• **STATED GOAL**
Show each row below that contains the string "instrument". Case counts.

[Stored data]
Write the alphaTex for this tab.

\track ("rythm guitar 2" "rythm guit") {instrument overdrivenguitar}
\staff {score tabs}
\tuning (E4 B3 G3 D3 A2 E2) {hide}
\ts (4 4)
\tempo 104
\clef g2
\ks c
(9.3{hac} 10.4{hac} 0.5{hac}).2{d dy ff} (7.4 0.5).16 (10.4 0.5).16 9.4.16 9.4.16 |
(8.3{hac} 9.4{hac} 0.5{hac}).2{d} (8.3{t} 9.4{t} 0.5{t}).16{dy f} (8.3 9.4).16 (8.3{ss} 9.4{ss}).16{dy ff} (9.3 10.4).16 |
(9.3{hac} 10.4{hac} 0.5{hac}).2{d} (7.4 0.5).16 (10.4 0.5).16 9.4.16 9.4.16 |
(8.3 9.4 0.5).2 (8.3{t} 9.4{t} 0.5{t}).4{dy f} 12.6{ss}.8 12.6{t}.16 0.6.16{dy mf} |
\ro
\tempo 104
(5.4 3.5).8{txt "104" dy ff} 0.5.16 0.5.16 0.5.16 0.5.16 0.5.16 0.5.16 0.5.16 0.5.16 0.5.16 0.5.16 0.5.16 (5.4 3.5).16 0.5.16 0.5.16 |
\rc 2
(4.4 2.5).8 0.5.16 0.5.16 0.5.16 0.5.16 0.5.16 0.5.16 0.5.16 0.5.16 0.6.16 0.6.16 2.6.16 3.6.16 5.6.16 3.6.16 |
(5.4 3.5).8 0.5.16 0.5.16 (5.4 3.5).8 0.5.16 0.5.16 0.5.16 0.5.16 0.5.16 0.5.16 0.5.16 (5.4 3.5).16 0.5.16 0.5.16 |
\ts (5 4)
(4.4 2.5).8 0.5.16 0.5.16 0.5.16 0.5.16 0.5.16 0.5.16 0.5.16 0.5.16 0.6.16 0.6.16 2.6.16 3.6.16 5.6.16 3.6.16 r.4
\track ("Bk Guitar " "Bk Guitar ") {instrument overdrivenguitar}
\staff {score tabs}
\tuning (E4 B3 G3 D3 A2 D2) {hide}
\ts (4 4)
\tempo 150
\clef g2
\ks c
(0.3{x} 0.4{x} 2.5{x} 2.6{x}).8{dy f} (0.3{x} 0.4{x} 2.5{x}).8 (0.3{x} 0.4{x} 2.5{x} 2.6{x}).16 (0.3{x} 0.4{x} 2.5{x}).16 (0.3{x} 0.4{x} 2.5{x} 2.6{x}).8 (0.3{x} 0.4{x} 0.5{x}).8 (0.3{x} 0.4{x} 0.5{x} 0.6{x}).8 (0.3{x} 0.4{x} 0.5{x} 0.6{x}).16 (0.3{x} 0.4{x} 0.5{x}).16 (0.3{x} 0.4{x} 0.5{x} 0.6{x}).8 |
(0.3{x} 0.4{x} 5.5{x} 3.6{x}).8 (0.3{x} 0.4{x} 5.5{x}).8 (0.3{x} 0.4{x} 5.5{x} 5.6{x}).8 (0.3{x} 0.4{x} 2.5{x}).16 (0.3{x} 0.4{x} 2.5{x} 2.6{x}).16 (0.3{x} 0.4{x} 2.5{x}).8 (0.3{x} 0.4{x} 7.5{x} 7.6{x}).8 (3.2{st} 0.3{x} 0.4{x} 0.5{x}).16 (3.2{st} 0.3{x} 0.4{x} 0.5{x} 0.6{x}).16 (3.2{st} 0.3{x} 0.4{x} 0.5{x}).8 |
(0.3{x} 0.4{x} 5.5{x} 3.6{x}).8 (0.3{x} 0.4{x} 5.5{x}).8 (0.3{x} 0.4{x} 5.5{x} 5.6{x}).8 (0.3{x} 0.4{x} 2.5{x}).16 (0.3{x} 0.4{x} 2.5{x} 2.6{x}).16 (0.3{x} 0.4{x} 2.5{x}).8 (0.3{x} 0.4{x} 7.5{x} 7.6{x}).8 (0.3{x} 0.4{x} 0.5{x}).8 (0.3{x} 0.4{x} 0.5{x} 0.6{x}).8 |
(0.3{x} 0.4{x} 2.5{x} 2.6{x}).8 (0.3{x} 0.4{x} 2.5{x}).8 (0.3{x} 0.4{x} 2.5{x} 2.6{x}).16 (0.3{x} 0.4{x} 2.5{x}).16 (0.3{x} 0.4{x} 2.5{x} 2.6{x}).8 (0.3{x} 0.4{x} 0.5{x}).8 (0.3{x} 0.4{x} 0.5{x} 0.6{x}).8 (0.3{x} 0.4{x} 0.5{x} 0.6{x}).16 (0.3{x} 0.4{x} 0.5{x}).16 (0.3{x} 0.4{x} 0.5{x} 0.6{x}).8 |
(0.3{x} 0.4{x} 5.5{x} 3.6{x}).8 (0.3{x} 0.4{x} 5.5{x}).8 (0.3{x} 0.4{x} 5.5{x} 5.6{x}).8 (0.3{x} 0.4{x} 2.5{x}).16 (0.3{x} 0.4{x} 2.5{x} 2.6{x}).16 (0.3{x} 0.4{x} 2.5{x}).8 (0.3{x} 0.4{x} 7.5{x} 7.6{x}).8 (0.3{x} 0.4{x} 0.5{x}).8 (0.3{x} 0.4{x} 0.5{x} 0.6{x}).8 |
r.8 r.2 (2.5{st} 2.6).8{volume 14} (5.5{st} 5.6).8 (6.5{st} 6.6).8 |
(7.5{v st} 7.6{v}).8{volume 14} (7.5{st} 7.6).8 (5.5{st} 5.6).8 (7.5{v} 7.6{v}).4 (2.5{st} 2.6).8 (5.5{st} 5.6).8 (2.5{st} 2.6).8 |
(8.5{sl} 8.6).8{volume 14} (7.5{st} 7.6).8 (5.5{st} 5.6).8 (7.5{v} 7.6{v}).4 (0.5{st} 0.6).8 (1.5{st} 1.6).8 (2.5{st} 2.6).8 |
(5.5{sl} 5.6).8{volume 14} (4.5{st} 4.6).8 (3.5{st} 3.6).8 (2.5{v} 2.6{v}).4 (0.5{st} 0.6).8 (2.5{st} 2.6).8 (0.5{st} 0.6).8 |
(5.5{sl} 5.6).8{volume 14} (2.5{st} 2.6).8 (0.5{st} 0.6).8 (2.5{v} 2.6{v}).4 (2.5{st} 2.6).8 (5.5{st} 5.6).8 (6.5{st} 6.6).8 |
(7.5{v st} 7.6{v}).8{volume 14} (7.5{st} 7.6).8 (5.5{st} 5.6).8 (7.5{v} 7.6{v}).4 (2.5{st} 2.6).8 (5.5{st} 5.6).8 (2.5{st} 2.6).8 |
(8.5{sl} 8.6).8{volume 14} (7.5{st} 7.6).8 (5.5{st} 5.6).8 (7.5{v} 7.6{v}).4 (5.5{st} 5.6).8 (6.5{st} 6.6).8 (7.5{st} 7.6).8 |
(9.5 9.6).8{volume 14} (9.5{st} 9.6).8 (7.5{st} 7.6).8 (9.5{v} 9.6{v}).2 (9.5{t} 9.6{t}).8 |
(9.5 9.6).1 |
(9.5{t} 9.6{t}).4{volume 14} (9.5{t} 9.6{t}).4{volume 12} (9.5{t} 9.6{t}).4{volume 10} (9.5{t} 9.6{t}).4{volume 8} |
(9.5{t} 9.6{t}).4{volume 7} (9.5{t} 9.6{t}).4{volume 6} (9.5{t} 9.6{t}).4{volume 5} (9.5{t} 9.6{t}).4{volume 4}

• **CORRECT RESPONSE**
\track ("rythm guitar 2" "rythm guit") {instrument overdrivenguitar}
\track ("Bk Guitar " "Bk Guitar ") {instrument overdrivenguitar}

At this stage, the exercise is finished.